I wasn’t upset, I wasn’t offended, but it did get me thinking. How should I have reacted? She was asking us to respect her beliefs, but they didn’t match mine. Where do we draw the line? Part of me wanted to say (or yell at her), “Well, these aren’t my beliefs, you can’t tell me what to do, I don’t answer to your gods.” I could have torn through the temple, destroying the idols, in the “name of Jesus”. But, in Bible, it talks about destroying our OWN idols, not someone else’s. Is it our place? If a non-Christian came into our churches and pulled down a crucifix, claiming “It’s an idol, my god says it’s OK!” would we be impressed? Would we rush to convert? So often, we take a prideful approach to evangelism, or really life in general. “I’ll just confront her since she doesn’t share my view, I’ll show her”, or “I’m not going to let the darkness in her control me. I’m above it. I’m blessed and chosen, so I have license to do this.”
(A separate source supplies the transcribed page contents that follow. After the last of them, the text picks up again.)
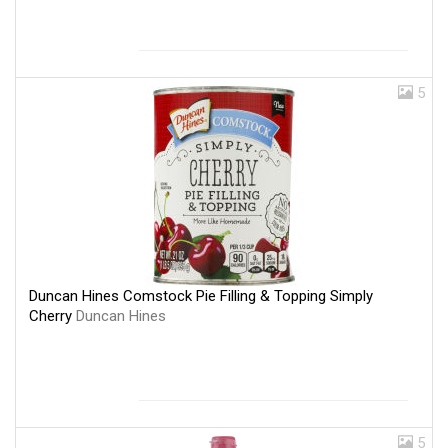
5
Duncan Hines Comstock Pie Filling & Topping Simply
Cherry
Duncan Hines
5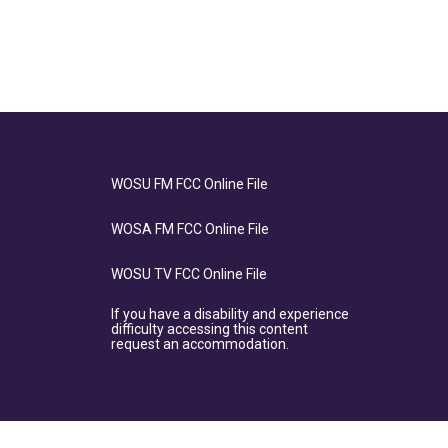
WOSU FM FCC Online File
WOSA FM FCC Online File
WOSU TV FCC Online File
If you have a disability and experience
difficulty accessing this content
request an accommodation.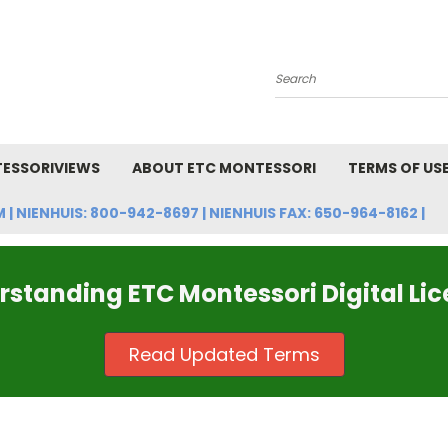
Search
ESSORIVIEWS
ABOUT ETC MONTESSORI
TERMS OF US
NIENHUIS: 800-942-8697 | NIENHUIS FAX: 650-964-8162 |
standing ETC Montessori Digital Li
Read Updated Terms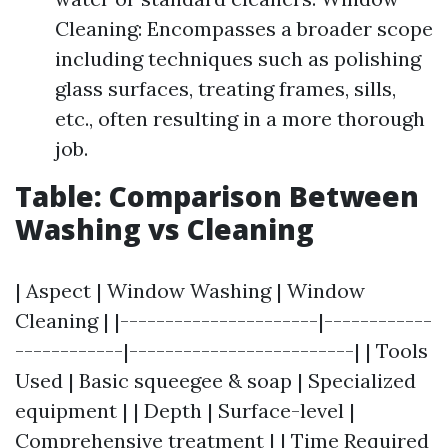
Cleaning: Encompasses a broader scope
including techniques such as polishing
glass surfaces, treating frames, sills,
etc., often resulting in a more thorough
job.
Table: Comparison Between
Washing vs Cleaning
| Aspect | Window Washing | Window
Cleaning | |----------------------|------------
------------|-------------------------| | Tools
Used | Basic squeegee & soap | Specialized
equipment | | Depth | Surface-level |
Comprehensive treatment | | Time Required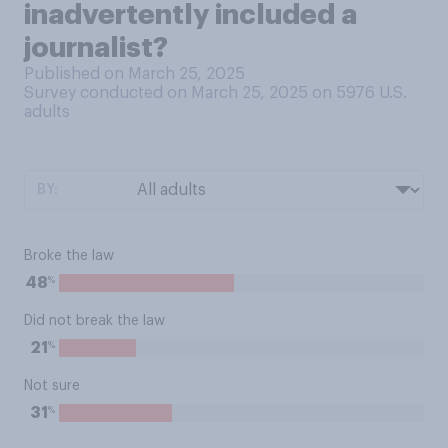
inadvertently included a
journalist?
Published on March 25, 2025
Survey conducted on March 25, 2025 on 5976
U.S.
adults
BY:
Broke the law
%
48
Did not break the law
%
21
Not sure
%
31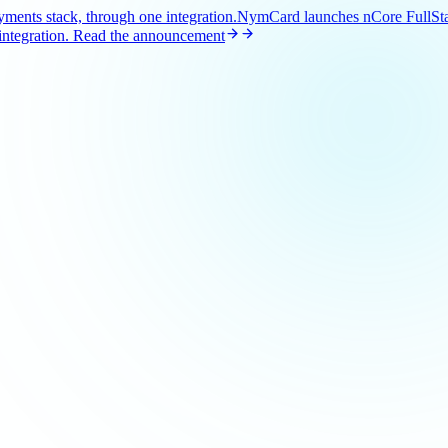
ents stack, through one integration.
NymCard launches nCore FullStac
ntegration.
Read the announcement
But, what good does that do? Does it build relationship? Does it foster better understanding of different beliefs? (and I ask that question of both sides) And, probably most importantly, does it show the love of Jesus? Yes, Jesus overturned the tables in the temple, but remember, that happened in His Father’s house. This was not my Father’s house.

No, we didn’t spend any additional time with our new friend, but if she did in fact see the light of Jesus in us, I hope and pray that our respect for “her space” spoke to her more than any confrontation could have. Sometimes evangelism comes in the form of quiet respect for others.

Getting there: Take the Blue Line 5 to Longshan Temple, the temple is located just north of the station plaza, Exit 1.